TASK ITEM:
Restate the data below word for word, omitting pictures.
── MATERIAL FOR THE TASK
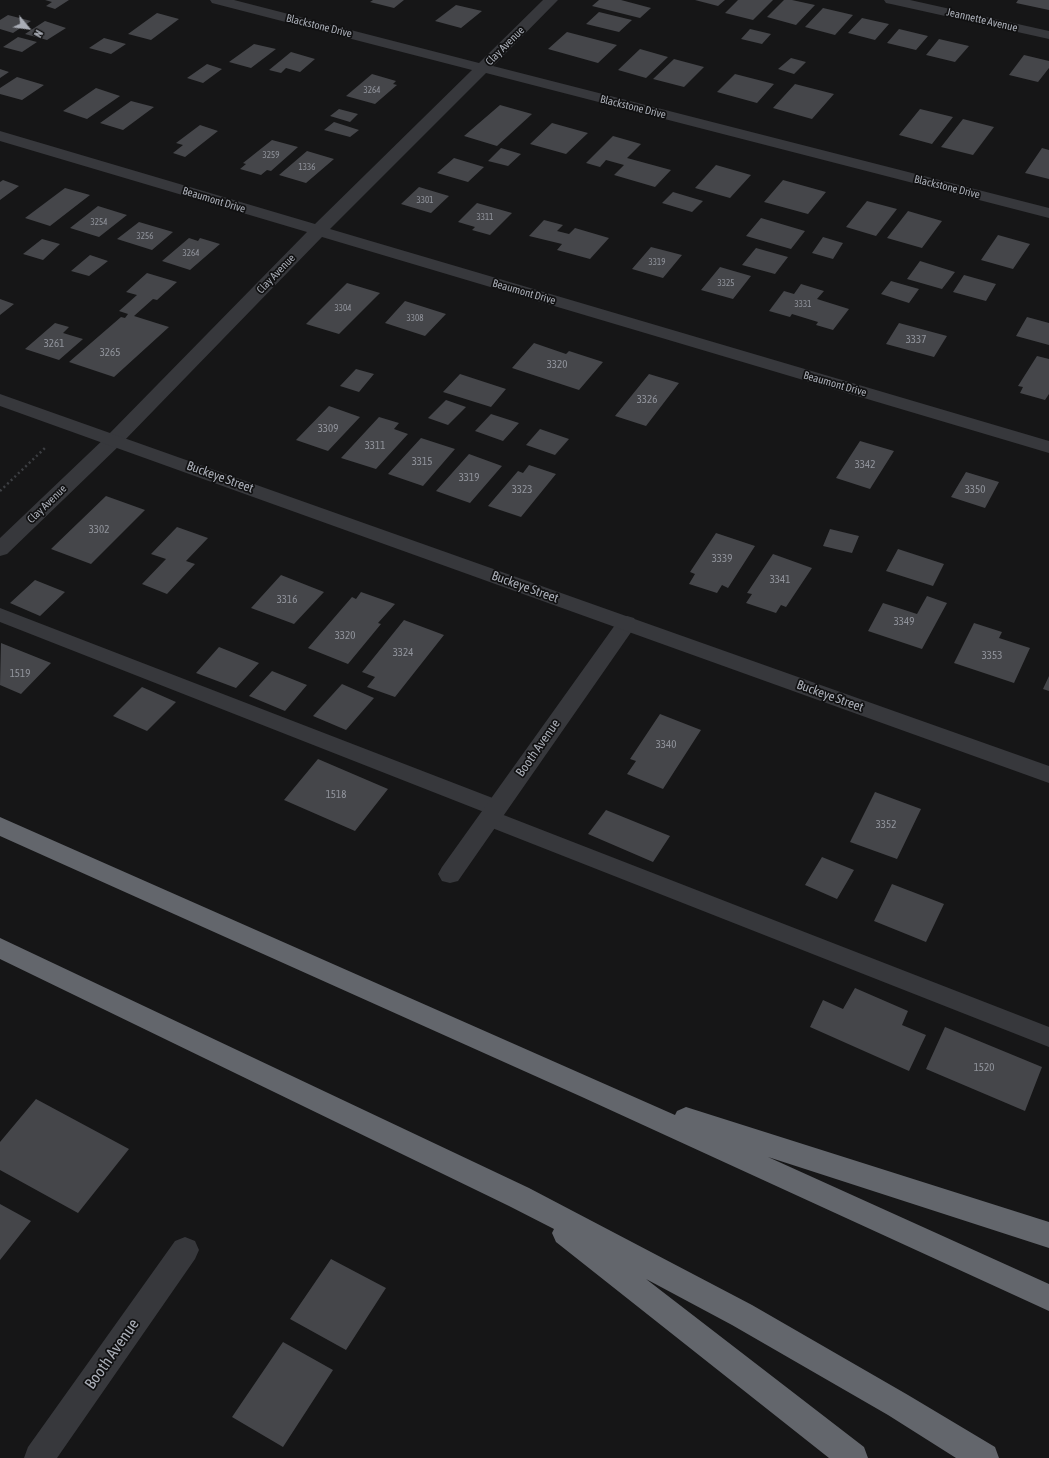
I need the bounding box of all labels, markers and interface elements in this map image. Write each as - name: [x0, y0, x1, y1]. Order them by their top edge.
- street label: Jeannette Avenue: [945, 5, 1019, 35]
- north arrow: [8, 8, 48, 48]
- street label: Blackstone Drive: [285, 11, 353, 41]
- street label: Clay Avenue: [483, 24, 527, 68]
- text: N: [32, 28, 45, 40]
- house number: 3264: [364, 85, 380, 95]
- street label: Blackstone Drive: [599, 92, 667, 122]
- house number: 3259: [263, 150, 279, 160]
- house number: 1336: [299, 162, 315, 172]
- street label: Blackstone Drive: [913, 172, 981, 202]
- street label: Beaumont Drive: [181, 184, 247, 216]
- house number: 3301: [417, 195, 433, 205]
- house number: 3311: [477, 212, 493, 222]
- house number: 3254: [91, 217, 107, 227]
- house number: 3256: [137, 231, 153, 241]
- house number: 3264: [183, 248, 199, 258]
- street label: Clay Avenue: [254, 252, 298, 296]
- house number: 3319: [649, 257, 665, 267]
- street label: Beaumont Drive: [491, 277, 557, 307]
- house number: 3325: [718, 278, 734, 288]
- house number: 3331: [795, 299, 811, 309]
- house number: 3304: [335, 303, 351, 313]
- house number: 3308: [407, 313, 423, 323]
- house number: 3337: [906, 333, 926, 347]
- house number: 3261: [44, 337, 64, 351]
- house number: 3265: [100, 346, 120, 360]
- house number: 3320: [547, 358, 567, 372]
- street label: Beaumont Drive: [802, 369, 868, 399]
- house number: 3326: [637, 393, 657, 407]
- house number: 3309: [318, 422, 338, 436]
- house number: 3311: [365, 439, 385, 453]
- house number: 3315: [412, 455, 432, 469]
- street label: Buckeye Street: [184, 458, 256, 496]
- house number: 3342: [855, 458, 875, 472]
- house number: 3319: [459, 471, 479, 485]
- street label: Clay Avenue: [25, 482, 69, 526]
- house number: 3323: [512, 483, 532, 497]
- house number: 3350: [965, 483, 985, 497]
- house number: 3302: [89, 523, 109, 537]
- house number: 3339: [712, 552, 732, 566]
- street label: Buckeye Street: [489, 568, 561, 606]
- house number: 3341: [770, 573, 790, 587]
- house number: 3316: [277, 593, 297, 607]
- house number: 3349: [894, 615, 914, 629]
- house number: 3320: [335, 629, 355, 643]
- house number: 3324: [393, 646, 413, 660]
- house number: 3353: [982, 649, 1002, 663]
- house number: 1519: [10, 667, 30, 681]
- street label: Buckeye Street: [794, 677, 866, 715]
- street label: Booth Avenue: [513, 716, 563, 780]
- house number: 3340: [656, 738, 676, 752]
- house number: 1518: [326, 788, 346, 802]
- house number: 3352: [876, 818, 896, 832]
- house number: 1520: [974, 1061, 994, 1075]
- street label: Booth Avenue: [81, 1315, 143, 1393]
────
ANSWER SPACE:
I need the bounding box of all labels, markers and interface elements in this map image. Write each as - name: [x0, y0, x1, y1]. Order them by their top edge.
- street label: Jeannette Avenue: [945, 5, 1019, 35]
- north arrow: [8, 8, 48, 48]
- street label: Blackstone Drive: [285, 11, 353, 41]
- street label: Clay Avenue: [483, 24, 527, 68]
- text: N: [32, 28, 45, 40]
- house number: 3264: [364, 85, 380, 95]
- street label: Blackstone Drive: [599, 92, 667, 122]
- house number: 3259: [263, 150, 279, 160]
- house number: 1336: [299, 162, 315, 172]
- street label: Blackstone Drive: [913, 172, 981, 202]
- street label: Beaumont Drive: [181, 184, 247, 216]
- house number: 3301: [417, 195, 433, 205]
- house number: 3311: [477, 212, 493, 222]
- house number: 3254: [91, 217, 107, 227]
- house number: 3256: [137, 231, 153, 241]
- house number: 3264: [183, 248, 199, 258]
- street label: Clay Avenue: [254, 252, 298, 296]
- house number: 3319: [649, 257, 665, 267]
- street label: Beaumont Drive: [491, 277, 557, 307]
- house number: 3325: [718, 278, 734, 288]
- house number: 3331: [795, 299, 811, 309]
- house number: 3304: [335, 303, 351, 313]
- house number: 3308: [407, 313, 423, 323]
- house number: 3337: [906, 333, 926, 347]
- house number: 3261: [44, 337, 64, 351]
- house number: 3265: [100, 346, 120, 360]
- house number: 3320: [547, 358, 567, 372]
- street label: Beaumont Drive: [802, 369, 868, 399]
- house number: 3326: [637, 393, 657, 407]
- house number: 3309: [318, 422, 338, 436]
- house number: 3311: [365, 439, 385, 453]
- house number: 3315: [412, 455, 432, 469]
- street label: Buckeye Street: [184, 458, 256, 496]
- house number: 3342: [855, 458, 875, 472]
- house number: 3319: [459, 471, 479, 485]
- street label: Clay Avenue: [25, 482, 69, 526]
- house number: 3323: [512, 483, 532, 497]
- house number: 3350: [965, 483, 985, 497]
- house number: 3302: [89, 523, 109, 537]
- house number: 3339: [712, 552, 732, 566]
- street label: Buckeye Street: [489, 568, 561, 606]
- house number: 3341: [770, 573, 790, 587]
- house number: 3316: [277, 593, 297, 607]
- house number: 3349: [894, 615, 914, 629]
- house number: 3320: [335, 629, 355, 643]
- house number: 3324: [393, 646, 413, 660]
- house number: 3353: [982, 649, 1002, 663]
- house number: 1519: [10, 667, 30, 681]
- street label: Buckeye Street: [794, 677, 866, 715]
- street label: Booth Avenue: [513, 716, 563, 780]
- house number: 3340: [656, 738, 676, 752]
- house number: 1518: [326, 788, 346, 802]
- house number: 3352: [876, 818, 896, 832]
- house number: 1520: [974, 1061, 994, 1075]
- street label: Booth Avenue: [81, 1315, 143, 1393]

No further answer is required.